* **WHAT IS NEEDED**
Copy verbatim the block of lines in the entries below whose first line contains "fx=305 fy=305 cx=150" and whose last line contains "man in red tunic @ (160, 68, 192, 164), 6543". Leave out all other lines.

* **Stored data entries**
++++++++++

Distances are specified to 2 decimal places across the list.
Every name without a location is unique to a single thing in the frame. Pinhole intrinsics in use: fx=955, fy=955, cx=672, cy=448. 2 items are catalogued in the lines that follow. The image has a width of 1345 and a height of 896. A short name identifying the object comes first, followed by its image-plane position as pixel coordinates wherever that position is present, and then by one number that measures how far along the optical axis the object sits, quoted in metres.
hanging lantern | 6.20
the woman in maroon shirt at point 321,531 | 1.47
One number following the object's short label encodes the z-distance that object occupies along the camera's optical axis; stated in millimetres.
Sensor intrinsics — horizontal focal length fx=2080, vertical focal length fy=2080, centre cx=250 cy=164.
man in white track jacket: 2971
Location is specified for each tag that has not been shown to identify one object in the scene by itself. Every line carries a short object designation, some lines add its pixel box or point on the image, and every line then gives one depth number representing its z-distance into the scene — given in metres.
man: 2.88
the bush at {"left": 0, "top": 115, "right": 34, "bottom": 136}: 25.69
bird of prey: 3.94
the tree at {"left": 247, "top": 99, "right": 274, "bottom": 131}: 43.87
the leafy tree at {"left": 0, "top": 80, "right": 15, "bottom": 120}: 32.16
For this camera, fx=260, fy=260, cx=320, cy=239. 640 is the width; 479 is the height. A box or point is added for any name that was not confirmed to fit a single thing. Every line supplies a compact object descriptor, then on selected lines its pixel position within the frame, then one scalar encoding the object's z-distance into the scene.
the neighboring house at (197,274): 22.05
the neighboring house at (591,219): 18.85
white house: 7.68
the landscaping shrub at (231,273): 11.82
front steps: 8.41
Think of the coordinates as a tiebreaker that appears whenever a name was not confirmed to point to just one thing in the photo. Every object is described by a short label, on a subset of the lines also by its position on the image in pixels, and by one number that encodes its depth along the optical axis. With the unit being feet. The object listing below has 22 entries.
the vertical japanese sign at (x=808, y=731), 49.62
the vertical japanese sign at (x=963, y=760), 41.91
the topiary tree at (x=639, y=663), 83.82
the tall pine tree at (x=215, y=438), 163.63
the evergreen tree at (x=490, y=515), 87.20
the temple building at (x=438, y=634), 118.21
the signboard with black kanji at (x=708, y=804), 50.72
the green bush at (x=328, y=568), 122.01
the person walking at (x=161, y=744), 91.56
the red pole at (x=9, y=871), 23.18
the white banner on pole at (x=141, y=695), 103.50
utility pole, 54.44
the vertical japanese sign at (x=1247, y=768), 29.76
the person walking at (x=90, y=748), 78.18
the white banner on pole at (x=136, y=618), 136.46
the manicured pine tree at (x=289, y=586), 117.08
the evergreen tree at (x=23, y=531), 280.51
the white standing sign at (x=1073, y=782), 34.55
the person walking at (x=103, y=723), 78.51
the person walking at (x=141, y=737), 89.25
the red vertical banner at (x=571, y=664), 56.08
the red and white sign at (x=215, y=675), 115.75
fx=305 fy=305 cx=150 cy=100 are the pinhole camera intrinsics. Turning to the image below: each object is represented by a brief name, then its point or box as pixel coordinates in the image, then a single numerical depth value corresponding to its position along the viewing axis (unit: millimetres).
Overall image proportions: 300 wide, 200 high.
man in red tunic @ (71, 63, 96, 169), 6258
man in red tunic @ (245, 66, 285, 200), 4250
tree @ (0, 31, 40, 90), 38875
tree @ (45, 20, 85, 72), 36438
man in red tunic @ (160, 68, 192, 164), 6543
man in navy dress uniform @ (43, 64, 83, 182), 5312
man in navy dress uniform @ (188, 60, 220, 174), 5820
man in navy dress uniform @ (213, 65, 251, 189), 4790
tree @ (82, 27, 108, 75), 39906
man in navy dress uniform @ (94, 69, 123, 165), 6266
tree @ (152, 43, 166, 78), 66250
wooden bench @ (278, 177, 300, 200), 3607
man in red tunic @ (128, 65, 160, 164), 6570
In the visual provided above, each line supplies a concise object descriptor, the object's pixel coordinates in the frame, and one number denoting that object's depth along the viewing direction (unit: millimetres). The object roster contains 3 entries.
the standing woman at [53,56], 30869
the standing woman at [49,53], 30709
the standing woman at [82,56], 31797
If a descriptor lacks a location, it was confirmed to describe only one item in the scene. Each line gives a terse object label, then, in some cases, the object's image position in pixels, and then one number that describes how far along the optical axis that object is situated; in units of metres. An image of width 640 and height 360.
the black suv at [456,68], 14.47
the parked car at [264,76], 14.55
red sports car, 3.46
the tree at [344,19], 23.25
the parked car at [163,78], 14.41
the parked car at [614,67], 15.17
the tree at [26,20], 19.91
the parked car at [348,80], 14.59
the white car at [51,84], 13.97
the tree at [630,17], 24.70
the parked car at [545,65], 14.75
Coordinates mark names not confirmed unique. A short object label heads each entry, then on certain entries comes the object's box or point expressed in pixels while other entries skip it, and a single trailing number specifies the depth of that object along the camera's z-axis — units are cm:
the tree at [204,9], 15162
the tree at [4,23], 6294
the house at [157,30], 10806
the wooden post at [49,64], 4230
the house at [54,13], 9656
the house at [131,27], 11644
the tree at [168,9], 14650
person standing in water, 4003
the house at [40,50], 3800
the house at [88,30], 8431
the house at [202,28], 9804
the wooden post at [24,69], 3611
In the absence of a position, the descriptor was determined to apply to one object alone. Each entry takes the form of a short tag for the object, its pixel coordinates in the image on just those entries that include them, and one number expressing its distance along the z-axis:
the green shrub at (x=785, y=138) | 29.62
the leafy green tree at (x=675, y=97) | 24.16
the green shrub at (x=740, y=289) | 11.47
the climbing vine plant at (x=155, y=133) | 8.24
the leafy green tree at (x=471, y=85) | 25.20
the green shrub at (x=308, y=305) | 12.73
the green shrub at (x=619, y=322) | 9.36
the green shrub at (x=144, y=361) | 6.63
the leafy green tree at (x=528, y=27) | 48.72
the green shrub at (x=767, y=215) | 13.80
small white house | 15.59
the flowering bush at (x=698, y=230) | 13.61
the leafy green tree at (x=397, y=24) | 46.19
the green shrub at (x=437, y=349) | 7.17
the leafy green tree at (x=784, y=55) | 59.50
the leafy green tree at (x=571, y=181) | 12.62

++++++++++

* **SOLUTION**
fx=305 fy=305 cx=150 cy=100 are the pinhole camera intrinsics. Turning to the image below: each object is represented by a brief name, then its point or box as pixel coordinates in the image, then a single numerical depth value corresponding to its position along the viewing axis (unit: millimetres).
Overall image proportions: 300 wide, 200 high.
man in red tunic @ (71, 63, 96, 169), 6258
man in red tunic @ (245, 66, 285, 200), 4250
tree @ (0, 31, 40, 90), 38875
tree @ (45, 20, 85, 72), 36438
man in red tunic @ (160, 68, 192, 164), 6543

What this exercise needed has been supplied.